Poll: Is “Data” Singular or Plural?

What's your take on this grammar conundrum?
We often have internal discussions (ahem) about whether "data" should be used as a singular or plural noun. For example, when writing or speaking, do you say, "The data is dirty," or "The data are dirty?"
I've seen both variations widely used, but I'm curious what our readers think. Share your take, please!
6 Responses »
Leave a Response







Entries(RSS)
Since "data" come from Latin, "datum" is the Latin singular form of the word "data".
According to the Collins dictionnary, the English word "data" is a plural noun, so "all the data are..." should be the correct form. ("datum" is not used that much anymore...).
Dont mix "data" with "information"
http://www.wsu.edu/~brians/errors/data.html
http://www.googlefight.com/index.php?lang=fr_FR&word1=%22all+data+is%22&word2=%22all+data+are%22
Oliver M. is technically correct, and if we were speaking Latin I would agree with the proscription. But we speak English where usage rules. The singular "datum" is so rare that its use could confuse some. The use of "data" as a singular is almost always a clipped form of "database" and not actually a use of "data" as singular. So I voted that "data" can be singular or plural.
Andi is thinking along the lines of our internal discussions. Yes, "datum" is technically the singular form. But how often do you hear that in everyday use? Perhaps the question should have better been phrased, "How do you USE data - as a singular or plural?" That is, as you personally write about data, how do you handle the verb immediately following the noun?
I treat the word 'data' in the same way as 'sheep' or 'fish'. I can talk about one data item or a data list so I believe the word can be used both ways. It just depends on the context.
Going with the thread here, I would tend to agree that datum as a singular and data as a plural is an archaic usage. Indeed, in my experience, those who make an issue of it tend to be folks whom are being pedantic for its own sake and not for any real issue of clarity. The way I almost exclusively see "data" being used is not in the singular or plural exactly but in the sense of being a mass noun, much like "sand". For most practical uses "data" ceases to be useful when it is only a single data point.

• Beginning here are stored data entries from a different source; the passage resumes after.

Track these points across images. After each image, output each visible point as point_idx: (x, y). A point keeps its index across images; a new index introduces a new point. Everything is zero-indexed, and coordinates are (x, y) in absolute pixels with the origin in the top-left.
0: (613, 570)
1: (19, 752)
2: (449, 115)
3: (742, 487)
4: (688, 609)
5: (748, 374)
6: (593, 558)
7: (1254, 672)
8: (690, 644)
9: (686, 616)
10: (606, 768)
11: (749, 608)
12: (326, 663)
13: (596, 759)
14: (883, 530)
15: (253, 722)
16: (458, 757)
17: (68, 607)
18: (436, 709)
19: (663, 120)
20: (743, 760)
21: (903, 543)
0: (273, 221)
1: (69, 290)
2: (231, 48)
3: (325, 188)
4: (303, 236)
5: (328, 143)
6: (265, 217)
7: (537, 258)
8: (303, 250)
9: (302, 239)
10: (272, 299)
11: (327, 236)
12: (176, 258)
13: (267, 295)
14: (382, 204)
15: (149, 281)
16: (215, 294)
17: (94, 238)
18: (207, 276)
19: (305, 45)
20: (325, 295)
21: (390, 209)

This is where I suspect the pluralist crowd is coming from, that what we think of as data only takes on its form when there is more than one point in the set.
This is however consistent with the usage of a mass noun. A grain of sand is not "sand" in most peoples thinking. It is a speck, a fragment, maybe even a rock... You would not suggest that the grain of said is however -made- of sand. Similarly with data, most people would use the phrase "a data point" to refer to a single piece. The phrase "datum", while technically correct, is not typically used in this manner. Datum has come to more often to a different and (perhaps more importantly) independently useful meaning. Datum usually refers to a benchmark of some sort, the specific value that other data are measured against. If I say my house is 28 feet high virtually everyone reading that understands that I am not meaning it is that far above sea level (itself another important datum) but rather the top of the house is 28 feet above the ground that the house sits on. A piece of data is often itself only relevant to some other stated or implied datum (an assertion that some theoretical physicists enjoy taking to absurd lengths).

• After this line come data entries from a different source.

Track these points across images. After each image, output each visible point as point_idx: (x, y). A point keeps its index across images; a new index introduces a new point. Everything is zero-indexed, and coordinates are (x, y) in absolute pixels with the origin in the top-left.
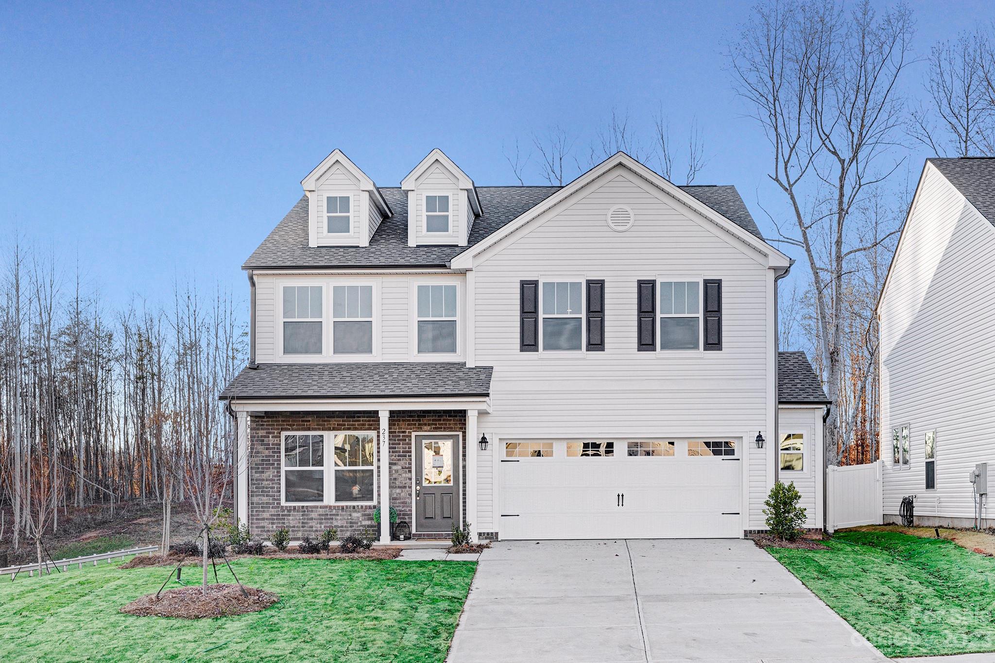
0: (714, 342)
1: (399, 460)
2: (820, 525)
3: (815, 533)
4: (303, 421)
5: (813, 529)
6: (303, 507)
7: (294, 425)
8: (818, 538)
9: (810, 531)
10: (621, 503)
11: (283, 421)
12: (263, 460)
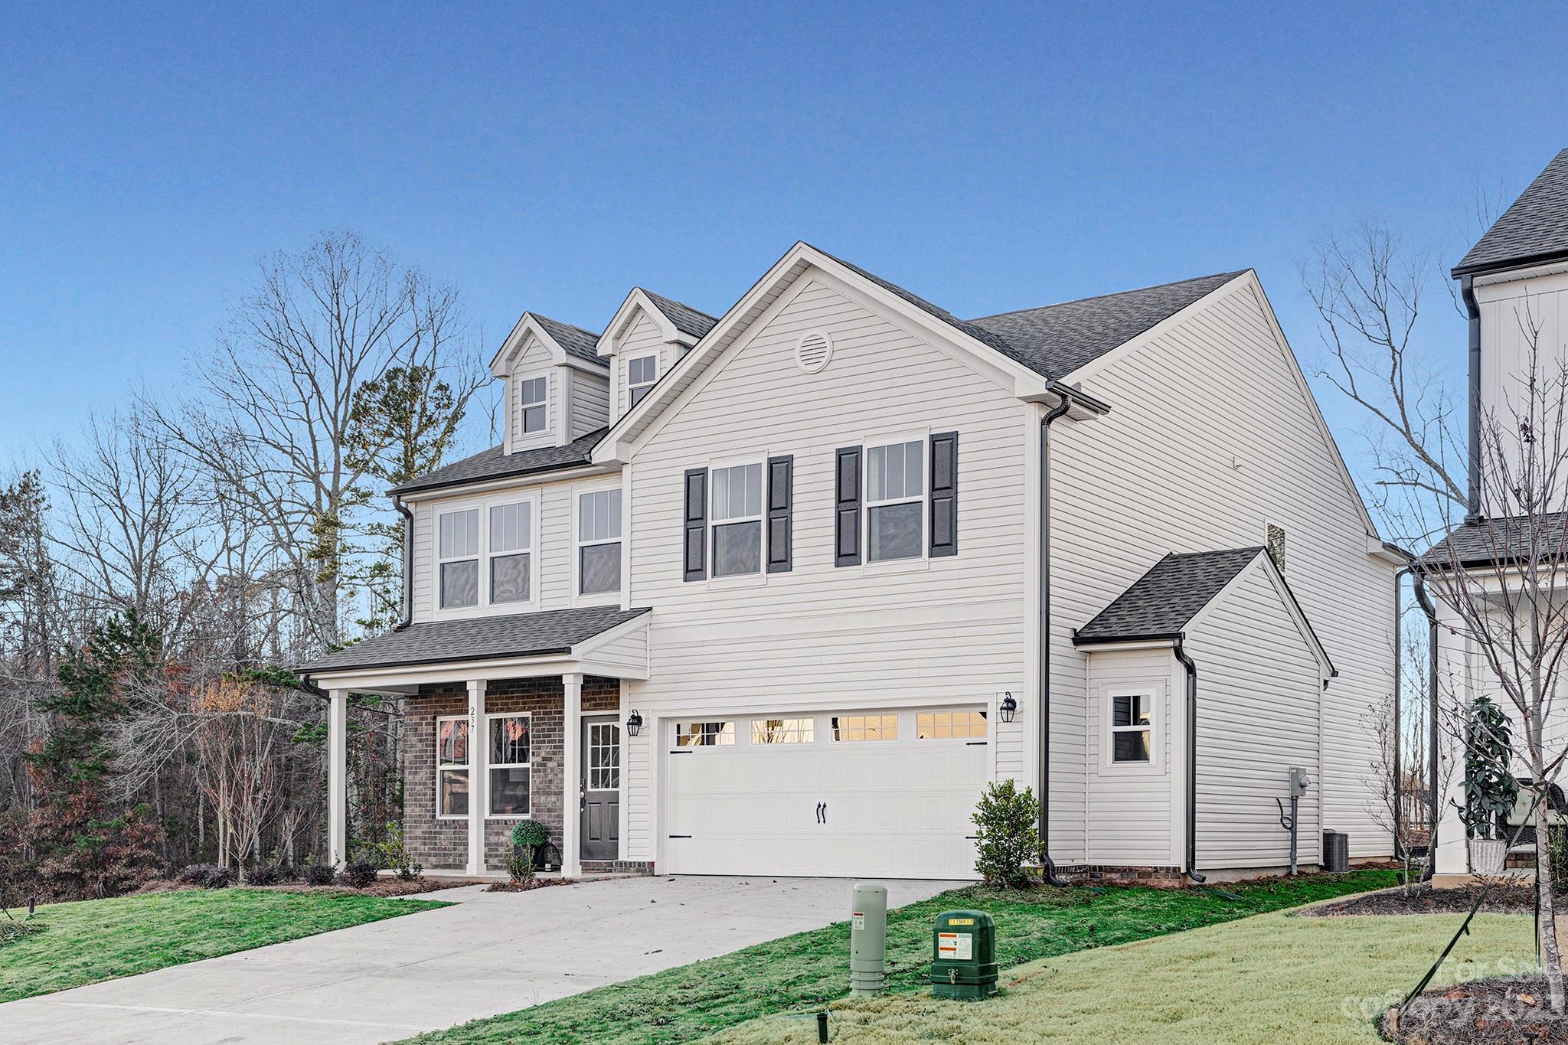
0: (944, 545)
1: (555, 753)
2: (1179, 861)
3: (1166, 876)
4: (456, 701)
5: (1162, 868)
6: (454, 821)
7: (447, 707)
8: (1171, 884)
9: (1157, 871)
10: (822, 819)
11: (437, 702)
12: (416, 757)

On the other side, to speak of "various data" refers not to individual data points but carries a strong implication of being multiple data sets. Again, this is similar to "sand". To speak of the sands found on a given beach implies that there are various layers or regions of types of sand. To say there is only one sand found on a particular beach is to say that the sand is of a homogeneous nature; it is understood that it does not mean that there is a single solitary sand grain on the beach. If one said that "the only data available suggests that", the implication that the data is from a single or at least limited source.
So, since classifying data as a mass noun is consistent with actual usage, is well understood, is of increasing rather than decreasing clarity (albeit via nuance), and that the technically correct traditional usage (ie datum) is not encountered and has a separate useful meaning I strongly promote that it should be considered "standard" modern usage of the term.
Data is a collective noun. We don't say "that stack of chairs are heavy", and we shouldn't say "the data from that application are corrupt." It's so annoying to hear someone say "data is" -- it's ignorance of English grammar.